Tidal range power generation is one way of extracting tidal energy. A structure holds back the tidal flow, creating a water level difference across the walls of the structure, which drives turbines. The amount of energy recovered can be boosted through a process called ‘pumping’, where some electricity is used to pump water to increase the difference between the water levels.
But a study led by the National Oceanography Centre (NOC) in Liverpool concludes that potential energy gains via pumping reported by some theoretical studies are too optimistic. The results were published recently in the scientific journal Renewable Energy.
Tidal power is gaining momentum politically in the UK because of concerns over energy security and a drive towards a lower carbon economy. Tidal range schemes – both barrages and lagoons – are capital intensive, therefore anything which improves the economics of the scheme, such as pumping, can be critical in helping to form a business case that will encourage investment.
“The theoretical studies are a valid way of calculating the maximum potential energy gains, but these are based on first principles – the water would have to drop instantaneously to achieve the previously reported figures, and hence are not achievable in practice,” says Dr Nicholas Yates, NOC scientist and lead author of the paper.
“We had not seen any attempts to systematically explore the factors involved in pumping with tidal range power generation and this is something we set out to address.”

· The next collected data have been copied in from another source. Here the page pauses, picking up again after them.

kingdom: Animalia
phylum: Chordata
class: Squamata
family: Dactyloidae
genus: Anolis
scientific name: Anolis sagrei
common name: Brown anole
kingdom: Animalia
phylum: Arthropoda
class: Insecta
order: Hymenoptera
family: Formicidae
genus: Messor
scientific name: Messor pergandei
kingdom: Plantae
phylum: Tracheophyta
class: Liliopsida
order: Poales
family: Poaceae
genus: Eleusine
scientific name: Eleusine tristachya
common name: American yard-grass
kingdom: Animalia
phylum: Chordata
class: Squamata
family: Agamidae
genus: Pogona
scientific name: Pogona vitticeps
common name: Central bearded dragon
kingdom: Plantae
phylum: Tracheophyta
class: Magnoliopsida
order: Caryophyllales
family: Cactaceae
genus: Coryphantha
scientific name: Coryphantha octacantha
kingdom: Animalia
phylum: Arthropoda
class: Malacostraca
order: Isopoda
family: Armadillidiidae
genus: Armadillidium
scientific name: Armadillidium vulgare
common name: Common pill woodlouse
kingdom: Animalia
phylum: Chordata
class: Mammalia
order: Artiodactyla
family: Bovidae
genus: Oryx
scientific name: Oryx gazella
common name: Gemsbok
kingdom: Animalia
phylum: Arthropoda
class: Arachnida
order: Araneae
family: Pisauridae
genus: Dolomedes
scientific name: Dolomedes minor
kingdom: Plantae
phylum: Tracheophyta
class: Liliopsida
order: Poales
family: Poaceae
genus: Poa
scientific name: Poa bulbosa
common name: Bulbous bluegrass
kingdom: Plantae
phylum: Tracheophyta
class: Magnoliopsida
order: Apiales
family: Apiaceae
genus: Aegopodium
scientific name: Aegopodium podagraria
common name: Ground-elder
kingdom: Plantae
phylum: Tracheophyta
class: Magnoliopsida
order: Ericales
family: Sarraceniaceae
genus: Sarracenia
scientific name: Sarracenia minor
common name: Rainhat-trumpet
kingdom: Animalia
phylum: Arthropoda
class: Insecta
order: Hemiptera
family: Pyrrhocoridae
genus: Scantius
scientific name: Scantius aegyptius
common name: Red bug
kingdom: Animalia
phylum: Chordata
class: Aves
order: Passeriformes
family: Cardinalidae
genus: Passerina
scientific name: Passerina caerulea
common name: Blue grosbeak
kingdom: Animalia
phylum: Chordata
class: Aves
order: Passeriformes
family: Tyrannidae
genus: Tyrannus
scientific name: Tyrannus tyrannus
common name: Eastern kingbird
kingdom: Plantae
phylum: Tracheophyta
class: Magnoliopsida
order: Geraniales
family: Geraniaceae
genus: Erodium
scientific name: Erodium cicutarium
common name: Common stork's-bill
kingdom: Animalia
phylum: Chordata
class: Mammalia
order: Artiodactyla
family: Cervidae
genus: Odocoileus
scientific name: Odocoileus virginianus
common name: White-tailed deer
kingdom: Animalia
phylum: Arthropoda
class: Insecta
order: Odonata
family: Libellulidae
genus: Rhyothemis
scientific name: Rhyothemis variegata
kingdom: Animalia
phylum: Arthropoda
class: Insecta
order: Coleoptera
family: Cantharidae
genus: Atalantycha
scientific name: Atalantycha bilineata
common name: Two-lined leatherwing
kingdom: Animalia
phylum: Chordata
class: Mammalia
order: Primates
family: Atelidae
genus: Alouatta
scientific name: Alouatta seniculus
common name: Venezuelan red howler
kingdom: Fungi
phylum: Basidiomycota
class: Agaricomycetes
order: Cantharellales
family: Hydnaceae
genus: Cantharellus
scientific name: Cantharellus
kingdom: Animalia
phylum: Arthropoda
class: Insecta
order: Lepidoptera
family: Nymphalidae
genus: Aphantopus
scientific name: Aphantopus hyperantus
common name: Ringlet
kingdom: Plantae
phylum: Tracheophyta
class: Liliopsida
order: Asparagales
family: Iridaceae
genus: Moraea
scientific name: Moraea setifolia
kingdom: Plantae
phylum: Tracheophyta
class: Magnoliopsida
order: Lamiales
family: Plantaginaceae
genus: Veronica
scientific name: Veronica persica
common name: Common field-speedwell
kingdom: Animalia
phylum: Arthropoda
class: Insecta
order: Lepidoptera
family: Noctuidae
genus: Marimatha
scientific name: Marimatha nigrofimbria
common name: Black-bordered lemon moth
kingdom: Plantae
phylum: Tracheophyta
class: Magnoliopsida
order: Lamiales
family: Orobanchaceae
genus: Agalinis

The team identified the key role played by turbine and pump efficiencies in determining the overall energy gains. In pumping, hydraulic machinery is used to pump water into or out of the structure (depending on the tide), increasing the water level difference between the tide and the water behind the structure. With suitable pump and turbine efficiencies, this greater height potential can result in net energy gains despite the energy expended in pumping.
Dr Yates believes there is plenty of scope for innovation in this area: “Tidal range energy is an area that has received sporadic attention, and the early schemes naturally made use of modified ‘run-of-river’ equipment. This equipment was designed for a more or less constant water level difference, which is not the case for a tidal scheme,” he says.
“With improved machine efficiencies, there should be the potential to increase pumping energy gains from around ten per cent which has typically been reported previously.”
This work is timely given the ongoing Swansea Bay Tidal Lagoon scheme, which will be one of the first schemes to harness tidal range power. Unlike a barrage, where a structure is built across an estuary, a lagoon is built out from the shoreline but can be situated anywhere where there are high tidal ranges and the seabed is suitable for construction.
NOC researchers worked with University of Liverpool engineers on the problem. The two groups have a long history of collaboration, which benefits from the expertise of both engineers and oceanographers.
The research was funded by the Engineering and Physical Sciences Research Council, the Natural Environment Research Council and the Northwest Regional Development Agency.